Il y a, en effet, un principe colonial qu'on ne sait pas en France et qui est pourtant capital. C'est que celui qui retire tout le profit d'une colonie, ce n'est pas le propriétaire, c'est le négociant; ce n'est pas l'administrateur, le fonctionnaire, c'est celui qui détient les banques, qui accapare les marchés, qui organise les lignes de paquebots, qui importe son industrie à lui et emporte les produits et l'or de la colonie. Pendant très longtemps les Anglais ont été à la fois propriétaires et négociants; ils risquent fort aujourd'hui de perdre le rôle le plus fructueux.
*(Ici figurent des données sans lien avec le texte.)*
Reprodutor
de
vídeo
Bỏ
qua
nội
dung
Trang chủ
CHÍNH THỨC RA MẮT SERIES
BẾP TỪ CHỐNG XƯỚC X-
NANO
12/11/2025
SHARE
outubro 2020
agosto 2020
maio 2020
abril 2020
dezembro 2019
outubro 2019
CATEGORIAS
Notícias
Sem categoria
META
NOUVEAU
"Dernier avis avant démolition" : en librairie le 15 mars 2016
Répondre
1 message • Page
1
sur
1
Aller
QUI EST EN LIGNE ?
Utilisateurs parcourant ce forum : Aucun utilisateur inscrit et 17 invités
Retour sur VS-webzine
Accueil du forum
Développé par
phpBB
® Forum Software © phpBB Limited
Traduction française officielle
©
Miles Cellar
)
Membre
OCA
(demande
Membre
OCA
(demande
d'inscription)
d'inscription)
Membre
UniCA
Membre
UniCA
C'est que là, comme dans beaucoup d'autres points du globe, les Allemands sont intervenus. Ils se sont attaqués d'abord aux puissances commerçantes de second ordre; à nous, Français; ils nous ont battus, supplantés; ils achèvent maintenant notre ruine; voici des chiffres qui le prouvent, chiffres dus au consul de France à Singapore:
Les Allemands vendent 230.000 piastres de mercerie; nous, 46.000;—229.000 piastres de lainages; nous 18.000;—218.000 de quincaillerie; nous, rien. Seules nos soieries tiennent encore devant la concurrence allemande; mais notre chiffre décroît et le leur augmente. Ces gens-là font meilleur marché, moins bon et de moins bon goût que nous: trois qualités indispensables ici, car l'Oriental n'est pas riche, aime à acheter souvent et, par suite, veut acheter de la camelote vite usée, et ne prend que des articles criards, aux tons violents et heurtés. Avis à nos exportateurs lyonnais, s'ils veulent triompher de nos mortels ennemis en gagnant des fortunes.
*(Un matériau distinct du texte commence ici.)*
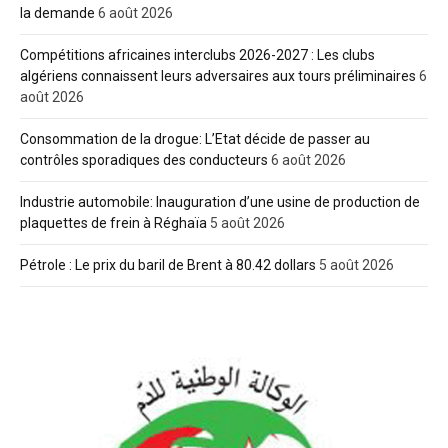
la demande
6 août 2026
Compétitions africaines interclubs 2026-2027 : Les clubs
algériens connaissent leurs adversaires aux tours préliminaires
6
août 2026
Consommation de la drogue: L’Etat décide de passer au
contrôles sporadiques des conducteurs
6 août 2026
Industrie automobile: Inauguration d’une usine de production de
plaquettes de frein à Réghaïa
5 août 2026
Pétrole : Le prix du baril de Brent à 80.42 dollars
5 août 2026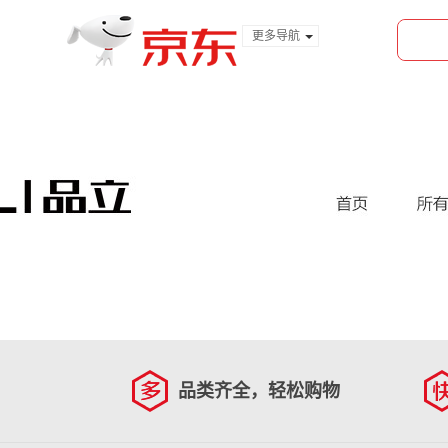
更多导航
服装城
食品
金融
品类齐全，轻松购物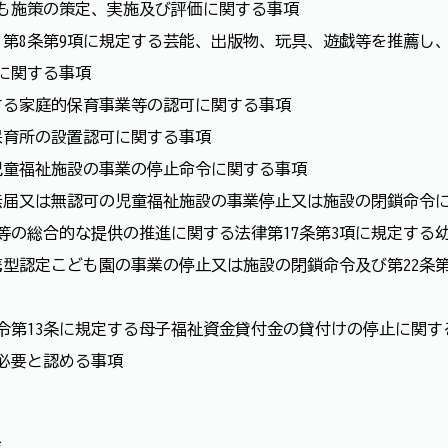
ども施策の策定、実施及び評価に関する事項
号）第8条第9項に規定する芸能、出版物、玩具、遊戯等を推薦
に関する事項
定する家庭的保育事業等の認可に関する事項
保育所の設置認可に関する事項
児童福祉施設の事業の停止命令に関する事項
る無届又は無認可の児童福祉施設の事業停止又は施設の閉鎖命令
等の総合的な提供の推進に関する法律第17条第3項に規定する
携型認定こども園の事業の停止又は施設の閉鎖命令及び第22条
令第13条に規定する母子福祉資金貸付金の貸付けの停止に関す
必要と認める事項
催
En attendant, la concurrence allemande s'attaque au commerce anglais; sur plusieurs points elle l'a dépassé ou supplanté. Ce n'est pas encore la lutte active, presque politique, qui s'est engagée au Transvald, c'est un envahissement patient et sournois, d'autant plus redoutable à l'Anglais que rien n'est plus opposé à son caractère énergique et brutal que ces menées tortueuses.
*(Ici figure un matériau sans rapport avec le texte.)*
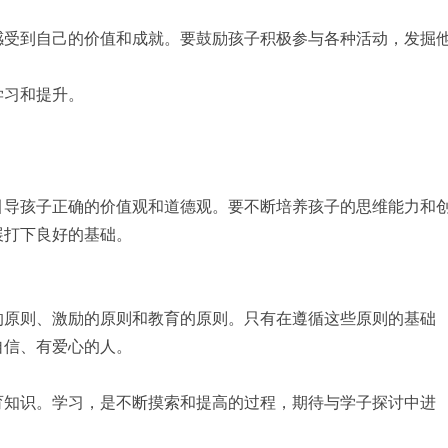
感受到自己的价值和成就。要鼓励孩子积极参与各种活动，发掘
学习和提升。
引导孩子正确的价值观和道德观。要不断培养孩子的思维能力和
展打下良好的基础。
。
的原则、激励的原则和教育的原则。只有在遵循这些原则的基础
自信、有爱心的人。
育知识。学习，是不断摸索和提高的过程，期待与学子探讨中进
Mais, à Singapore, il y a encore autre chose que des Anglais et que des Allemands. Et, notre promenade finie, quand nous reviendrons aux appontements, vers les vapeurs amarrés, chargeant et déchargeant leurs marchandises, nous verrons sur beaucoup de ces navires flotter un pavillon bizarre, blanc, avec un soleil rouge au centre.
Cela, c'est le pavillon japonais, en train de conquérir l'Extrême-Orient, et qui s'est avancé déjà jusqu'à Singapore.